A bord du voilier Dieu-Premier, les protagonistes vont révéler leur vrai visage. Célie ne tarde pas à rejoindre le subrécargue dans sa cabine, question d’adoucir la traversée ou de se forger un allié sûr au cas où les choses tournent au vinaigre. « Moi, j’ai choisi la solitude, les actes libres, brefs et sans lendemain qui assurent ma quiétude », avance-t-elle pour élucider son comportement. L’Églantine, elle, stoïque, reste allongée « sur le Château-Gaillard d’arrière […] empoignée par la corrida des souvenirs. » Au fin fond de la tempête, quand la mort semble imminente, l’un des marins, Hiram, invoque le Dieu judéo-chrétien et récite des psaumes ; un autre, plus tard, Lanor, implore Agouet’Arroyo, « le terrible Loa des eaux, le Souverain dieu vaudou des océans » (p. 96).

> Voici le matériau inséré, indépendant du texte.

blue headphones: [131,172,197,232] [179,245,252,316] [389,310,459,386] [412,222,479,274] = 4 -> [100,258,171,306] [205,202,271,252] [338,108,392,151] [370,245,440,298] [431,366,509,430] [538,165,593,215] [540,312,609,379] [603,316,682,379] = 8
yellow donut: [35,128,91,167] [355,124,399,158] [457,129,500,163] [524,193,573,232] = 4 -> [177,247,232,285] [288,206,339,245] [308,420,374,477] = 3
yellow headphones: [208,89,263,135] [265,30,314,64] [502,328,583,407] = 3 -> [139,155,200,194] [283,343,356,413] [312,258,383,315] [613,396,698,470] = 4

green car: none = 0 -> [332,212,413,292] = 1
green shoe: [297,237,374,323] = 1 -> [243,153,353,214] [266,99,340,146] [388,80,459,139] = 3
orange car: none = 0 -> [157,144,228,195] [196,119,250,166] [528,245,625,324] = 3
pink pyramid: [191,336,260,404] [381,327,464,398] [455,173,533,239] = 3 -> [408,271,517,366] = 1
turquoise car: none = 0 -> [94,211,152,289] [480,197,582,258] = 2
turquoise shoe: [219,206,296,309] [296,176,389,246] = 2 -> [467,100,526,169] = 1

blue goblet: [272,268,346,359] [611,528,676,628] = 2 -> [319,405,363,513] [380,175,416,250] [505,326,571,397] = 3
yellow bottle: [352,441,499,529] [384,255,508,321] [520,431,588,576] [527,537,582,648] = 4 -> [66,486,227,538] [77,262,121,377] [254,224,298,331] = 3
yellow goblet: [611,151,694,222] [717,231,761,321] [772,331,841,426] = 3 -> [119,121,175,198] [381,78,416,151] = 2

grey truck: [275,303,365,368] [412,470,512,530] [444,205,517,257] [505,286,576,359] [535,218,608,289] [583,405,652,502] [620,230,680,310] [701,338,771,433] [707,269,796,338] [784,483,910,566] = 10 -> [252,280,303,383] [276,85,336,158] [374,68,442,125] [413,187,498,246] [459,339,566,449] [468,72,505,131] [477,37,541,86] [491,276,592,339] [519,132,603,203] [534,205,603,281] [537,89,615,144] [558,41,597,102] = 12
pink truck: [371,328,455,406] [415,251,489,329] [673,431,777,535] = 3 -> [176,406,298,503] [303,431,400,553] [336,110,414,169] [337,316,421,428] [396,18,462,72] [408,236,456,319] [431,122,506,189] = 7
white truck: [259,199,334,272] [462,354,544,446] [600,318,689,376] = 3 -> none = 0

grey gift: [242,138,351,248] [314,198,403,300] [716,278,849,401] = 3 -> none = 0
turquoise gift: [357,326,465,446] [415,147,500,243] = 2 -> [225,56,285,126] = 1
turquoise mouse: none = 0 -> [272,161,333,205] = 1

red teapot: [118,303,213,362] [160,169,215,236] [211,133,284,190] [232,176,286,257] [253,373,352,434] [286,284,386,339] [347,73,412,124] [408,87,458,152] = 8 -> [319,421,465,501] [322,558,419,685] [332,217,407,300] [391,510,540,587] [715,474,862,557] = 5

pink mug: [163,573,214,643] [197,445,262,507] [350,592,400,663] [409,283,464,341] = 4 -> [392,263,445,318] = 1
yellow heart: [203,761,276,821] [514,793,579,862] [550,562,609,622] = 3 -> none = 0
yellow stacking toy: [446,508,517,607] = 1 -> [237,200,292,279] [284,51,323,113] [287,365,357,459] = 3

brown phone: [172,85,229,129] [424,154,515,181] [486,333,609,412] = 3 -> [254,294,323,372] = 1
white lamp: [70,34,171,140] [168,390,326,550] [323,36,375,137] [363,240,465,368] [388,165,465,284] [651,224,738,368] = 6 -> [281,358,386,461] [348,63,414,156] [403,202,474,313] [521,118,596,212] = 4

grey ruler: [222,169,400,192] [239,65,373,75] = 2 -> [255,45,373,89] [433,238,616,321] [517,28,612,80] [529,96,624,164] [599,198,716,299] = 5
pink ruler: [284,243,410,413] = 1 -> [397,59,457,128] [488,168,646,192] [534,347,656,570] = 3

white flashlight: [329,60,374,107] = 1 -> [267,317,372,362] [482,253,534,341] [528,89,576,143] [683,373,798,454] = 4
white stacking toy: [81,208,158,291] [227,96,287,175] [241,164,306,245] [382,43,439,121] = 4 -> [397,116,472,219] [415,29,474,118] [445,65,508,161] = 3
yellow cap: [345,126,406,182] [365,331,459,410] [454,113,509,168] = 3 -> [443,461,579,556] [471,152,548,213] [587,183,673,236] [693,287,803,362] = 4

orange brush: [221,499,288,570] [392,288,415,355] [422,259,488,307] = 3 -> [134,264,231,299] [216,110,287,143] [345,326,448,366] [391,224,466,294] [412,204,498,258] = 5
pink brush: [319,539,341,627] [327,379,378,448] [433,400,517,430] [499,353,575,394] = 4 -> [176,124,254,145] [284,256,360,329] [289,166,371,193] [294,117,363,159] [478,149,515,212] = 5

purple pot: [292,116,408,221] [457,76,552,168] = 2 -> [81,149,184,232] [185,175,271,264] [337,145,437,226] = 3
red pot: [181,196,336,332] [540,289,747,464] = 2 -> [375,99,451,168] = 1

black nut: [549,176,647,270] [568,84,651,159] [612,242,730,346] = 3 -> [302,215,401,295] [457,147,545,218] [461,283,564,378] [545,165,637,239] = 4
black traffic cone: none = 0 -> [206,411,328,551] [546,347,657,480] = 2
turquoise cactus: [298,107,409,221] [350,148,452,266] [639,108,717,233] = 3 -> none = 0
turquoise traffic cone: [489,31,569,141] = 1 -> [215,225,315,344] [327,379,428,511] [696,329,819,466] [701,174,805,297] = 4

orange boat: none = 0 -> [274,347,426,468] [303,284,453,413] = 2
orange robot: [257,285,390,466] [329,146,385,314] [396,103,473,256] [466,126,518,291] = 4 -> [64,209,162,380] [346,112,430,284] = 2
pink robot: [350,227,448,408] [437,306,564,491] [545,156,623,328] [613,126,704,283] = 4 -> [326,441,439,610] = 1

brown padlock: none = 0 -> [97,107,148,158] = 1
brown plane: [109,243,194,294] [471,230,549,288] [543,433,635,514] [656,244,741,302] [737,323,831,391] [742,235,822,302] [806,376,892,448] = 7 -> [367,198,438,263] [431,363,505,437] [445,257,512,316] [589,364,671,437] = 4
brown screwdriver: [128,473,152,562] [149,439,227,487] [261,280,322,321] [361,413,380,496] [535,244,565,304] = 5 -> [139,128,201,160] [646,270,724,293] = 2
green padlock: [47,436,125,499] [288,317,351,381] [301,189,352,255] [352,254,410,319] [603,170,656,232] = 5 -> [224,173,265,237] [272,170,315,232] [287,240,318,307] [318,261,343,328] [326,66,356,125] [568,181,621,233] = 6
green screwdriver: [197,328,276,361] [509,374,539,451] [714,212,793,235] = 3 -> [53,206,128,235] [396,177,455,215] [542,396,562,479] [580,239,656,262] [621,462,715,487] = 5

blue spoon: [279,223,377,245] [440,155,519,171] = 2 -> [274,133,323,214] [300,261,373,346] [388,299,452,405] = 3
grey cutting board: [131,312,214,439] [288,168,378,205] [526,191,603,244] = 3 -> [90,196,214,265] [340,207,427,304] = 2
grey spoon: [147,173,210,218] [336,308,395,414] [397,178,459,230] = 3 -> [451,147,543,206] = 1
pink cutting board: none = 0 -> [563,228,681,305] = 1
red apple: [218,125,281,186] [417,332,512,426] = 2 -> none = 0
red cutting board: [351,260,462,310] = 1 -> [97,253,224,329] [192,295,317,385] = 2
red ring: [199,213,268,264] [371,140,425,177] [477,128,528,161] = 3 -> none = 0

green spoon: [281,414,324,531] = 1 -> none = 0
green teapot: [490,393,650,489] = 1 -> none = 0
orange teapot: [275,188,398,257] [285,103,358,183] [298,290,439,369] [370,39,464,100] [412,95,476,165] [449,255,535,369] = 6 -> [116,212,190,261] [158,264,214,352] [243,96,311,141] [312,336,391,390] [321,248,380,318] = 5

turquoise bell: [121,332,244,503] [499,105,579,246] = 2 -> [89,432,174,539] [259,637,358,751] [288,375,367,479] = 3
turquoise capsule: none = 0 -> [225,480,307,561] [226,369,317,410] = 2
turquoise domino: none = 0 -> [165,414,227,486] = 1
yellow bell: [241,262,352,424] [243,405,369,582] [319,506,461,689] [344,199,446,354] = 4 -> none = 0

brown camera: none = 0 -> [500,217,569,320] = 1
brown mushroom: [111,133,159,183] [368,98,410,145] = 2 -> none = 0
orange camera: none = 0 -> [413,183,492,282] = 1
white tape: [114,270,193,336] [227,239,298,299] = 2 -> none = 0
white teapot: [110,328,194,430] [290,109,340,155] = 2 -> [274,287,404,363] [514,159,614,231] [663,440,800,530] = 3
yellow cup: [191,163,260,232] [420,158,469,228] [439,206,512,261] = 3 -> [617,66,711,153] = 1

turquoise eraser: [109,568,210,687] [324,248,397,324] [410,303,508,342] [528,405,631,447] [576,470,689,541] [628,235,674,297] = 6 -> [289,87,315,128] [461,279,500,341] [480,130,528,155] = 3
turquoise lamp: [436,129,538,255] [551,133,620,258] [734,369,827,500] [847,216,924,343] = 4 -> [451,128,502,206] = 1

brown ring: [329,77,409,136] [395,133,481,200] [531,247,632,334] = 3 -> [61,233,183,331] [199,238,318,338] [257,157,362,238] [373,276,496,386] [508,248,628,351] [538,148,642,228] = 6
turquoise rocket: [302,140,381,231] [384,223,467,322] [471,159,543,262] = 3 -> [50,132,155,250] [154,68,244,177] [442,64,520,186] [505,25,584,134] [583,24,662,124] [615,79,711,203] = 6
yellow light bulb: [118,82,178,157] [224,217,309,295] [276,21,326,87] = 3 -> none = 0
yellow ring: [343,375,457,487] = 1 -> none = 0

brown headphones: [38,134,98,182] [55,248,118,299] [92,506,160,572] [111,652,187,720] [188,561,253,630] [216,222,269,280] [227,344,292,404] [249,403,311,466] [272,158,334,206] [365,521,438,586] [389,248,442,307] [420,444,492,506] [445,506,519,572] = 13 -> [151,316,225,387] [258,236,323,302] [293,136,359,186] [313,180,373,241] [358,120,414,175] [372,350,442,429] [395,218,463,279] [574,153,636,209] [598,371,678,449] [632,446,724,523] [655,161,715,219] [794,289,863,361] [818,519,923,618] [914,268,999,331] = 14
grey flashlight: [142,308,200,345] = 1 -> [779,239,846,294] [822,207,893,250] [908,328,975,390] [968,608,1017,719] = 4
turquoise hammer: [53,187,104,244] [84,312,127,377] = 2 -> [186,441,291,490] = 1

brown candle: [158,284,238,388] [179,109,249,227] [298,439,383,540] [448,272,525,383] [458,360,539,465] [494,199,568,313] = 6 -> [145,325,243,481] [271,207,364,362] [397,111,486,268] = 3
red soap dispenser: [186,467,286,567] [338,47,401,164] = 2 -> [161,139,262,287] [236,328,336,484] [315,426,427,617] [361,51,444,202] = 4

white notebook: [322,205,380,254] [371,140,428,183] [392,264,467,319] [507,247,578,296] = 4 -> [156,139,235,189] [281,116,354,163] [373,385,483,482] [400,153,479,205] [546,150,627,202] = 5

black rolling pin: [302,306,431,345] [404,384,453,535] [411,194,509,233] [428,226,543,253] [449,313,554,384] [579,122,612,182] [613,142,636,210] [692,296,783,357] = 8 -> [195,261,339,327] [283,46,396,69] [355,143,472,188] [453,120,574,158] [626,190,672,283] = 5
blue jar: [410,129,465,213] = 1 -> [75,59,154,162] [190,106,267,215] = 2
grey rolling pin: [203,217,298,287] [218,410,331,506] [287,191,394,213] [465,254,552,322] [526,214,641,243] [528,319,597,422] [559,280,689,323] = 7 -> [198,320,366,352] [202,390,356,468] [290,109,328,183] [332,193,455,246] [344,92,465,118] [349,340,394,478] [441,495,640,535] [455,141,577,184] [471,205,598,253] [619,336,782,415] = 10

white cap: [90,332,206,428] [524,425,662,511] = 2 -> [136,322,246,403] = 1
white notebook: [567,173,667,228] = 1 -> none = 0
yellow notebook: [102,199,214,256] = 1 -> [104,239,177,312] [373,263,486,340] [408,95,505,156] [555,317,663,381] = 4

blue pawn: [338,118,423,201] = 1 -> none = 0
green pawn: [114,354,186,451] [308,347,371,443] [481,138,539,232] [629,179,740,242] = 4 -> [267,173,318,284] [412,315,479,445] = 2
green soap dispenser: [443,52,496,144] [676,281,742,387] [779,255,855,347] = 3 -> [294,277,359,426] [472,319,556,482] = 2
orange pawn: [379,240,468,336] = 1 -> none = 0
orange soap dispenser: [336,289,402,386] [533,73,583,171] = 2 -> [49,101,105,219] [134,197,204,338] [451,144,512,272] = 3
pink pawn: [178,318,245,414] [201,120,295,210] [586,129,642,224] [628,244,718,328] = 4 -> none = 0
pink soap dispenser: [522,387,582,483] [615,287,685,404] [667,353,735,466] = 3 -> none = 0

Au grand dam des lecteurs de Jacques Stephen Alexis, « L’étoile Absinthe » est et restera inachevé. Même la dernière phrase du roman demeure suspendue dans sa course, sans un signe de ponctuation : « L’Eglantine s’arrête, se couvre les yeux de la main ». Néanmoins, ce roman a sa place parmi les chefs-d’œuvre de ce brillant médecin et écrivain haïtien, fauché en avril 1961, à l’âge de 39 ans, au sommet de son art.